“What I would really have liked,” Thorpe confided to his sister now, “was to have had them both live with me. They would have been as welcome as the day is long. I could see, of course, in Alfred's case, that if he's set on being an artist, he ought to study abroad. Even the best English artists, he says, do that at the beginning. So it was all right for him to go. But Julia—it was different with her—I was rather keen about her staying. My wife was just as keen as I was. She took the greatest fancy to Julia from the very start—and so far as I could see, Julia liked her all right. In fact, I thought Julia would want to stay—but somehow she didn't.”
“She always spoke very highly of your wife,” Mrs. Dabney affirmed with judicial fairness. “I think she does like her very much.”
“Well then what did she want to hyke off to live among those Dutchmen for, when one of the best houses in England was open to her?” Thorpe demanded.
“You mustn't ask me,” her mother responded. Her tone seemed to carry the suggestion that by silence she could best protect her daughter's interests.
“I don't believe you know any more about it than I do,” was his impulsive comment.
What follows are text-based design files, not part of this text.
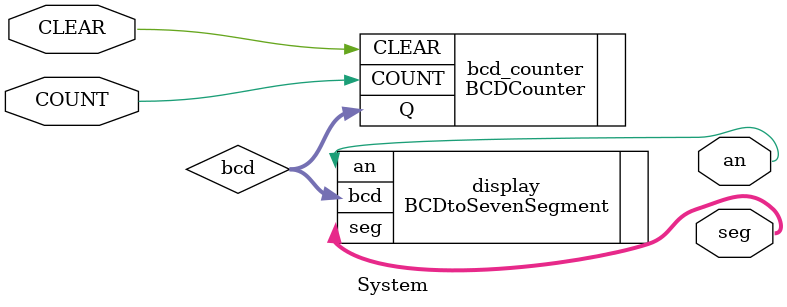
<source format=v>
`timescale 1ns / 1ps


module System (
    input COUNT,
    input CLEAR,
    output [6:0] seg,
    output an
);
    wire [3:0] bcd;

    BCDCounter bcd_counter (
        .COUNT(COUNT),
        .CLEAR(CLEAR),
        .Q(bcd)
    );

    BCDtoSevenSegment display (
        .bcd(bcd),
        .seg(seg),
        .an(an)
    );
endmodule


</source>
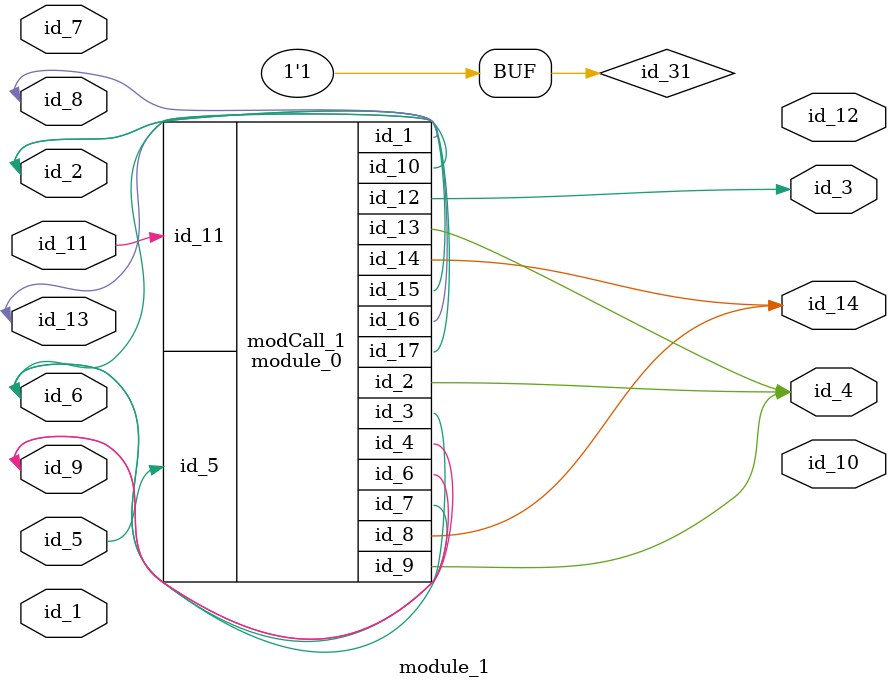
<source format=v>
module module_0 (
    id_1,
    id_2,
    id_3,
    id_4,
    id_5,
    id_6,
    id_7,
    id_8,
    id_9,
    id_10,
    id_11,
    id_12,
    id_13,
    id_14,
    id_15,
    id_16,
    id_17
);
  output wire id_17;
  inout wire id_16;
  inout wire id_15;
  output wire id_14;
  output wire id_13;
  output wire id_12;
  input wire id_11;
  output wire id_10;
  output wire id_9;
  output wire id_8;
  output wire id_7;
  inout wire id_6;
  input wire id_5;
  inout wire id_4;
  output wire id_3;
  output wire id_2;
  inout wire id_1;
  wire id_18;
  ;
  wire id_19;
endmodule
module module_1 (
    id_1,
    id_2,
    id_3,
    id_4,
    id_5,
    id_6,
    id_7,
    id_8,
    id_9,
    id_10,
    id_11,
    id_12,
    id_13,
    id_14
);
  output wire id_14;
  inout wire id_13;
  output wire id_12;
  input wire id_11;
  output wire id_10;
  inout wire id_9;
  inout wire id_8;
  module_0 modCall_1 (
      id_8,
      id_4,
      id_6,
      id_9,
      id_5,
      id_9,
      id_6,
      id_14,
      id_4,
      id_2,
      id_11,
      id_3,
      id_4,
      id_14,
      id_2,
      id_13,
      id_6
  );
  inout wire id_7;
  inout wire id_6;
  inout wire id_5;
  output wire id_4;
  output wire id_3;
  inout wire id_2;
  input wire id_1;
  tri  id_15  ,  id_16  ,  id_17  ,  id_18  ,  id_19  ,  id_20  ,  id_21  ,  id_22  ,  id_23  ,  id_24  ,  id_25  ,  id_26  ,  id_27  ,  id_28  ,  id_29  ,  id_30  ,  id_31  ,  id_32  ,  id_33  ,  id_34  ;
  assign id_31 = 1;
endmodule

</source>
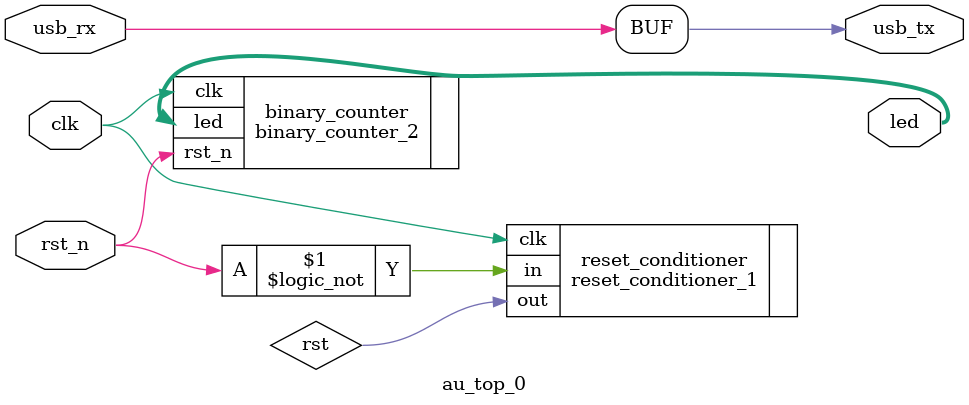
<source format=v>
module au_top_0(
    input clk,              // 100MHz clock
    input rst_n,            // reset button (active low)
    output [7:0] led,       // 8 user controllable LEDs
    input usb_rx,           // USB->Serial input
    output usb_tx           // USB->Serial output
    );
    
    wire rst;
    
    // The reset conditioner is used to synchronize the reset signal to the FPGA
    // clock. This ensures the entire FPGA comes out of reset at the same time.
    reset_conditioner_1 reset_conditioner(.clk(clk), .in(!rst_n), .out(rst));
    
    binary_counter_2 binary_counter(.clk(clk), .rst_n(rst_n), .led(led));

    assign usb_tx = usb_rx;  // echo the serial data
    
endmodule
</source>
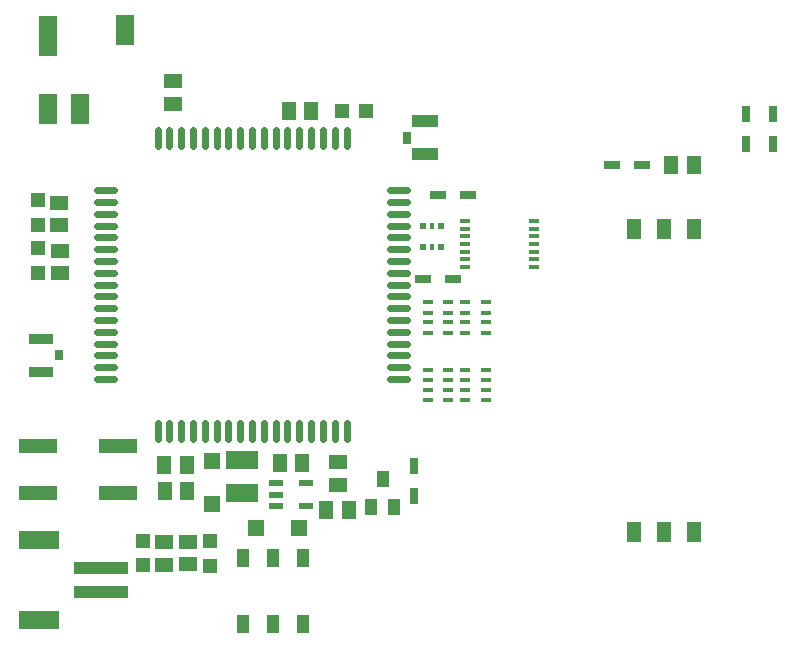
<source format=gbr>
G04 EAGLE Gerber RS-274X export*
G75*
%MOMM*%
%FSLAX34Y34*%
%LPD*%
%INSolderpaste Top*%
%IPPOS*%
%AMOC8*
5,1,8,0,0,1.08239X$1,22.5*%
G01*
%ADD10R,1.200000X0.550000*%
%ADD11R,1.200000X1.200000*%
%ADD12R,1.500000X1.300000*%
%ADD13R,4.600000X1.000000*%
%ADD14R,3.400000X1.600000*%
%ADD15R,1.300000X1.500000*%
%ADD16R,3.200000X1.200000*%
%ADD17R,1.400000X1.400000*%
%ADD18R,2.700000X1.600000*%
%ADD19R,0.500000X0.500000*%
%ADD20R,0.400000X0.500000*%
%ADD21R,1.300000X1.700000*%
%ADD22R,0.800000X1.350000*%
%ADD23R,1.000000X1.400000*%
%ADD24R,1.350000X0.800000*%
%ADD25R,0.900000X0.350000*%
%ADD26R,1.500000X2.500000*%
%ADD27R,1.500000X3.400000*%
%ADD28R,0.762000X0.965200*%
%ADD29R,2.133600X0.812800*%
%ADD30C,0.600000*%
%ADD31R,2.200000X1.050000*%
%ADD32R,0.800000X1.000000*%
%ADD33R,0.900000X0.450000*%
%ADD34R,1.000000X1.500000*%
%ADD35R,1.200000X1.300000*%


D10*
X221949Y130150D03*
X221949Y120650D03*
X221949Y111150D03*
X247951Y111150D03*
X247951Y130150D03*
D11*
X166260Y81630D03*
X166260Y60630D03*
X109680Y60680D03*
X109680Y81680D03*
D12*
X147320Y80620D03*
X147320Y61620D03*
X127000Y80460D03*
X127000Y61460D03*
D13*
X73830Y38260D03*
X73830Y58260D03*
D14*
X21830Y14260D03*
X21830Y82260D03*
D15*
X264820Y107950D03*
X283820Y107950D03*
X244450Y147320D03*
X225450Y147320D03*
D16*
X88610Y122240D03*
X20610Y122240D03*
X20610Y162240D03*
X88610Y162240D03*
D17*
X167640Y149310D03*
X167640Y112310D03*
D15*
X146820Y145900D03*
X127820Y145900D03*
X147130Y123670D03*
X128130Y123670D03*
D18*
X193040Y149890D03*
X193040Y121890D03*
D19*
X346830Y330090D03*
D20*
X354330Y330090D03*
D19*
X361830Y330090D03*
X361830Y348090D03*
D20*
X354330Y348090D03*
D19*
X346830Y348090D03*
D12*
X274320Y147930D03*
X274320Y128930D03*
D11*
X20320Y369910D03*
X20320Y348910D03*
X20320Y329270D03*
X20320Y308270D03*
D12*
X38100Y348640D03*
X38100Y367640D03*
X39370Y308000D03*
X39370Y327000D03*
D21*
X576360Y88670D03*
X550960Y88670D03*
X525560Y88670D03*
X525560Y345670D03*
X550960Y345670D03*
X576360Y345670D03*
D22*
X339090Y119380D03*
X339090Y144780D03*
D23*
X312420Y133920D03*
X321920Y109920D03*
X302920Y109920D03*
D22*
X619760Y443230D03*
X619760Y417830D03*
D24*
X384810Y374650D03*
X359410Y374650D03*
D22*
X642620Y443230D03*
X642620Y417830D03*
D25*
X440730Y313240D03*
X440730Y319740D03*
X440730Y326240D03*
X440730Y332740D03*
X440730Y339240D03*
X440730Y345740D03*
X440730Y352240D03*
X382230Y352240D03*
X382230Y345740D03*
X382230Y339240D03*
X382230Y332740D03*
X382230Y326240D03*
X382230Y319740D03*
X382230Y313240D03*
D26*
X29270Y447060D03*
X94270Y514060D03*
X56270Y447060D03*
D27*
X29270Y509060D03*
D12*
X134620Y470510D03*
X134620Y451510D03*
D28*
X38354Y238760D03*
D29*
X23114Y252714D03*
X23114Y224806D03*
D30*
X121930Y181450D02*
X121930Y167450D01*
X131930Y167450D02*
X131930Y181450D01*
X141930Y181450D02*
X141930Y167450D01*
X151930Y167450D02*
X151930Y181450D01*
X161930Y181450D02*
X161930Y167450D01*
X171930Y167450D02*
X171930Y181450D01*
X181930Y181450D02*
X181930Y167450D01*
X191930Y167450D02*
X191930Y181450D01*
X201930Y181450D02*
X201930Y167450D01*
X211930Y167450D02*
X211930Y181450D01*
X221930Y181450D02*
X221930Y167450D01*
X231930Y167450D02*
X231930Y181450D01*
X241930Y181450D02*
X241930Y167450D01*
X251930Y167450D02*
X251930Y181450D01*
X261930Y181450D02*
X261930Y167450D01*
X271930Y167450D02*
X271930Y181450D01*
X281930Y181450D02*
X281930Y167450D01*
X318930Y218450D02*
X332930Y218450D01*
X332930Y228450D02*
X318930Y228450D01*
X318930Y238450D02*
X332930Y238450D01*
X332930Y248450D02*
X318930Y248450D01*
X318930Y258450D02*
X332930Y258450D01*
X332930Y268450D02*
X318930Y268450D01*
X318930Y278450D02*
X332930Y278450D01*
X332930Y288450D02*
X318930Y288450D01*
X318930Y298450D02*
X332930Y298450D01*
X332930Y308450D02*
X318930Y308450D01*
X318930Y318450D02*
X332930Y318450D01*
X332930Y328450D02*
X318930Y328450D01*
X318930Y338450D02*
X332930Y338450D01*
X332930Y348450D02*
X318930Y348450D01*
X318930Y358450D02*
X332930Y358450D01*
X332930Y368450D02*
X318930Y368450D01*
X318930Y378450D02*
X332930Y378450D01*
X281930Y415450D02*
X281930Y429450D01*
X271930Y429450D02*
X271930Y415450D01*
X261930Y415450D02*
X261930Y429450D01*
X251930Y429450D02*
X251930Y415450D01*
X241930Y415450D02*
X241930Y429450D01*
X231930Y429450D02*
X231930Y415450D01*
X221930Y415450D02*
X221930Y429450D01*
X211930Y429450D02*
X211930Y415450D01*
X201930Y415450D02*
X201930Y429450D01*
X191930Y429450D02*
X191930Y415450D01*
X181930Y415450D02*
X181930Y429450D01*
X171930Y429450D02*
X171930Y415450D01*
X161930Y415450D02*
X161930Y429450D01*
X151930Y429450D02*
X151930Y415450D01*
X141930Y415450D02*
X141930Y429450D01*
X131930Y429450D02*
X131930Y415450D01*
X121930Y415450D02*
X121930Y429450D01*
X84930Y378450D02*
X70930Y378450D01*
X70930Y368450D02*
X84930Y368450D01*
X84930Y358450D02*
X70930Y358450D01*
X70930Y348450D02*
X84930Y348450D01*
X84930Y338450D02*
X70930Y338450D01*
X70930Y328450D02*
X84930Y328450D01*
X84930Y318450D02*
X70930Y318450D01*
X70930Y308450D02*
X84930Y308450D01*
X84930Y298450D02*
X70930Y298450D01*
X70930Y288450D02*
X84930Y288450D01*
X84930Y278450D02*
X70930Y278450D01*
X70930Y268450D02*
X84930Y268450D01*
X84930Y258450D02*
X70930Y258450D01*
X70930Y248450D02*
X84930Y248450D01*
X84930Y238450D02*
X70930Y238450D01*
X70930Y228450D02*
X84930Y228450D01*
X84930Y218450D02*
X70930Y218450D01*
D31*
X347980Y409160D03*
X347980Y436660D03*
D32*
X332730Y422910D03*
D24*
X506730Y400050D03*
X532130Y400050D03*
D33*
X350910Y200360D03*
X367910Y200360D03*
X350910Y209360D03*
X350910Y217360D03*
X350910Y226360D03*
X367910Y226360D03*
X367910Y209360D03*
X367910Y217360D03*
X382660Y200360D03*
X399660Y200360D03*
X382660Y209360D03*
X382660Y217360D03*
X382660Y226360D03*
X399660Y226360D03*
X399660Y209360D03*
X399660Y217360D03*
X382660Y257510D03*
X399660Y257510D03*
X382660Y266510D03*
X382660Y274510D03*
X382660Y283510D03*
X399660Y283510D03*
X399660Y266510D03*
X399660Y274510D03*
X350910Y257510D03*
X367910Y257510D03*
X350910Y266510D03*
X350910Y274510D03*
X350910Y283510D03*
X367910Y283510D03*
X367910Y266510D03*
X367910Y274510D03*
D15*
X556920Y400050D03*
X575920Y400050D03*
D34*
X194710Y67370D03*
X219710Y67370D03*
X244710Y67370D03*
X244710Y11370D03*
X219710Y11370D03*
X194710Y11370D03*
D17*
X242020Y92710D03*
X205020Y92710D03*
D15*
X252070Y445770D03*
X233070Y445770D03*
D35*
X298450Y445770D03*
X278130Y445770D03*
D24*
X372110Y303530D03*
X346710Y303530D03*
M02*

</source>
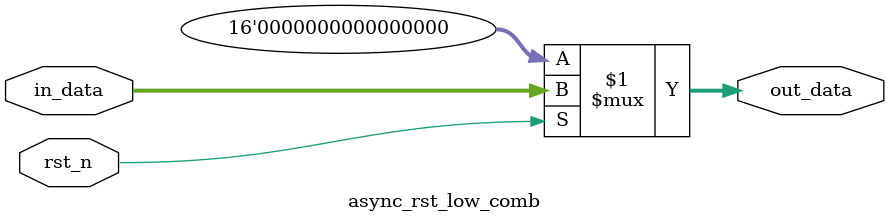
<source format=sv>
module async_rst_low_comb #(parameter WIDTH=16)(
    input wire rst_n,
    input wire [WIDTH-1:0] in_data,
    output wire [WIDTH-1:0] out_data
);
assign out_data = rst_n ? in_data : {WIDTH{1'b0}};
endmodule

</source>
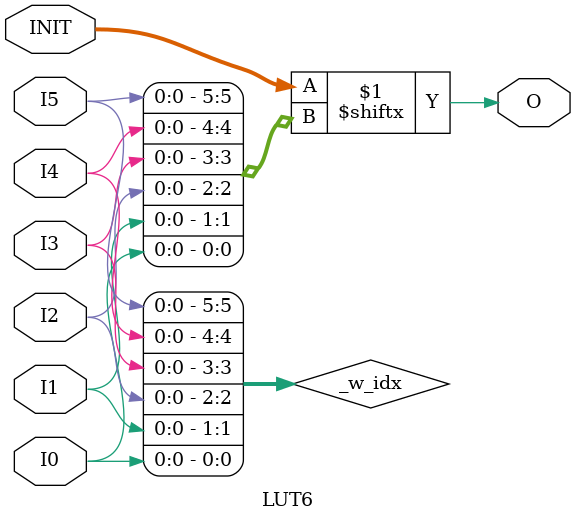
<source format=v>
`timescale  1 ps / 1 ps

module LUT6
(
    input  wire I0, I1, I2, I3, I4, I5,
    input  wire[63:0]  INIT,
    output wire O
);
    wire [5:0] _w_idx = { I5, I4, I3, I2, I1, I0 };
    
    assign O = INIT[_w_idx];

endmodule

</source>
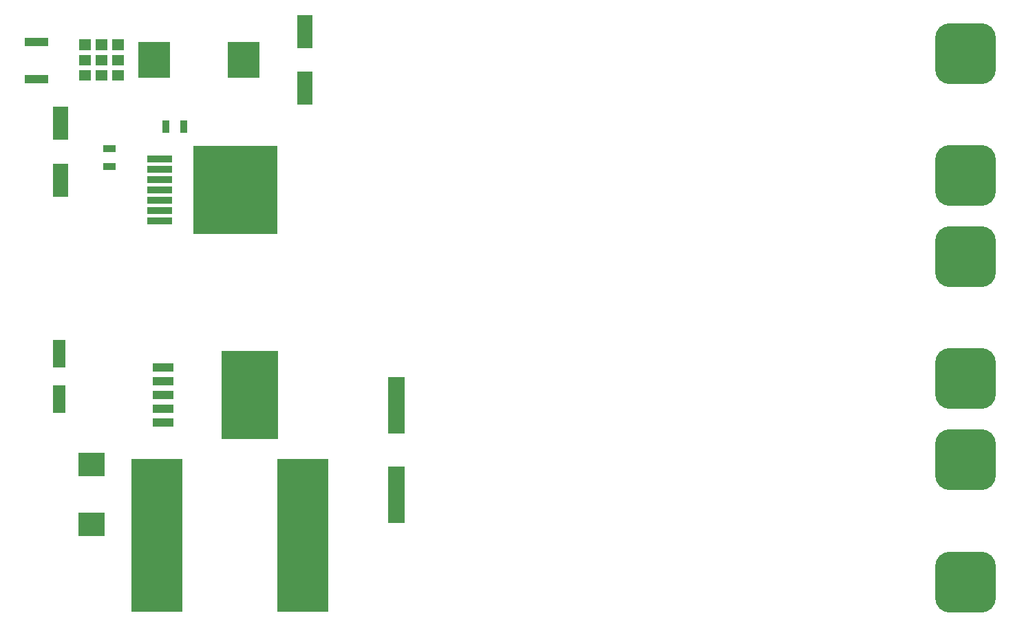
<source format=gtp>
G04*
G04 #@! TF.GenerationSoftware,Altium Limited,Altium Designer,21.8.1 (53)*
G04*
G04 Layer_Color=8421504*
%FSLAX44Y44*%
%MOMM*%
G71*
G04*
G04 #@! TF.SameCoordinates,729BE4B4-5849-4A10-A7F1-CC33B50161C2*
G04*
G04*
G04 #@! TF.FilePolarity,Positive*
G04*
G01*
G75*
%ADD17R,1.9000X4.1500*%
%ADD18R,6.3500X18.8000*%
%ADD19R,4.0000X4.5000*%
%ADD20R,10.4100X10.8000*%
%ADD21R,3.1600X0.9100*%
%ADD22R,2.0000X7.0000*%
%ADD23R,2.9400X1.1000*%
%ADD24R,2.6600X1.0700*%
%ADD25R,7.0000X10.8000*%
G04:AMPARAMS|DCode=26|XSize=7.5mm|YSize=7.5mm|CornerRadius=1.875mm|HoleSize=0mm|Usage=FLASHONLY|Rotation=270.000|XOffset=0mm|YOffset=0mm|HoleType=Round|Shape=RoundedRectangle|*
%AMROUNDEDRECTD26*
21,1,7.5000,3.7500,0,0,270.0*
21,1,3.7500,7.5000,0,0,270.0*
1,1,3.7500,-1.8750,-1.8750*
1,1,3.7500,-1.8750,1.8750*
1,1,3.7500,1.8750,1.8750*
1,1,3.7500,1.8750,-1.8750*
%
%ADD26ROUNDEDRECTD26*%
%ADD27R,1.6000X3.5000*%
%ADD28R,3.3000X2.8500*%
%ADD29R,0.9000X1.5000*%
%ADD30R,1.5000X0.9000*%
G36*
X254600Y731750D02*
X240000D01*
Y744850D01*
X254600D01*
Y731750D01*
D02*
G37*
G36*
X234300D02*
X219700D01*
Y744850D01*
X234300D01*
Y731750D01*
D02*
G37*
G36*
X214000D02*
X199400D01*
Y744850D01*
X214000D01*
Y731750D01*
D02*
G37*
G36*
X254600Y712950D02*
X240000D01*
Y726050D01*
X254600D01*
Y712950D01*
D02*
G37*
G36*
X234300D02*
X219700D01*
Y726050D01*
X234300D01*
Y712950D01*
D02*
G37*
G36*
X214000D02*
X199400D01*
Y726050D01*
X214000D01*
Y712950D01*
D02*
G37*
G36*
X254600Y694150D02*
X240000D01*
Y707250D01*
X254600D01*
Y694150D01*
D02*
G37*
G36*
X234300D02*
X219700D01*
Y707250D01*
X234300D01*
Y694150D01*
D02*
G37*
G36*
X214000D02*
X199400D01*
Y707250D01*
X214000D01*
Y694150D01*
D02*
G37*
D17*
X177000Y641500D02*
D03*
Y572000D02*
D03*
X477000Y754250D02*
D03*
Y684750D02*
D03*
D18*
X295000Y135000D02*
D03*
X475000D02*
D03*
D19*
X292000Y719500D02*
D03*
X402000D02*
D03*
D20*
X391750Y559500D02*
D03*
D21*
X299000Y521400D02*
D03*
Y534100D02*
D03*
Y546800D02*
D03*
Y559500D02*
D03*
Y572200D02*
D03*
Y584900D02*
D03*
Y597600D02*
D03*
D22*
X590000Y295000D02*
D03*
Y185000D02*
D03*
D23*
X147000Y742220D02*
D03*
Y696500D02*
D03*
D24*
X303000Y341500D02*
D03*
Y273500D02*
D03*
Y324500D02*
D03*
Y290500D02*
D03*
Y307500D02*
D03*
D25*
X410000D02*
D03*
D26*
X1290000Y727500D02*
D03*
Y577500D02*
D03*
Y477500D02*
D03*
Y327500D02*
D03*
Y227500D02*
D03*
Y77500D02*
D03*
D27*
X175000Y302000D02*
D03*
Y358000D02*
D03*
D28*
X215000Y222000D02*
D03*
Y148000D02*
D03*
D29*
X306000Y638000D02*
D03*
X328000D02*
D03*
D30*
X237000Y610500D02*
D03*
Y588500D02*
D03*
M02*

</source>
“I daresay not,” she replied, with indifference. “Probably she didn't fancy living in so big a house—although heaven knows her ideas are big enough about most things.”
“Did she say so?” Thorpe asked abruptly.
The widow shook her head with dispassionate candour. “She didn't say anything to me about it, one way or the other. I formed my own impressions—that's all. It's a free country. Everybody can form their impressions.”
“I wish you'd tell me what you really think,” Thorpe urged her, mildly persuasive. “You know how fond I am of Julia, and how little I want to do her an injustice.”
“Oh, she wouldn't feel THAT way,” Louisa observed, vaguely. “If you ask me plain, I think it was dull for her.”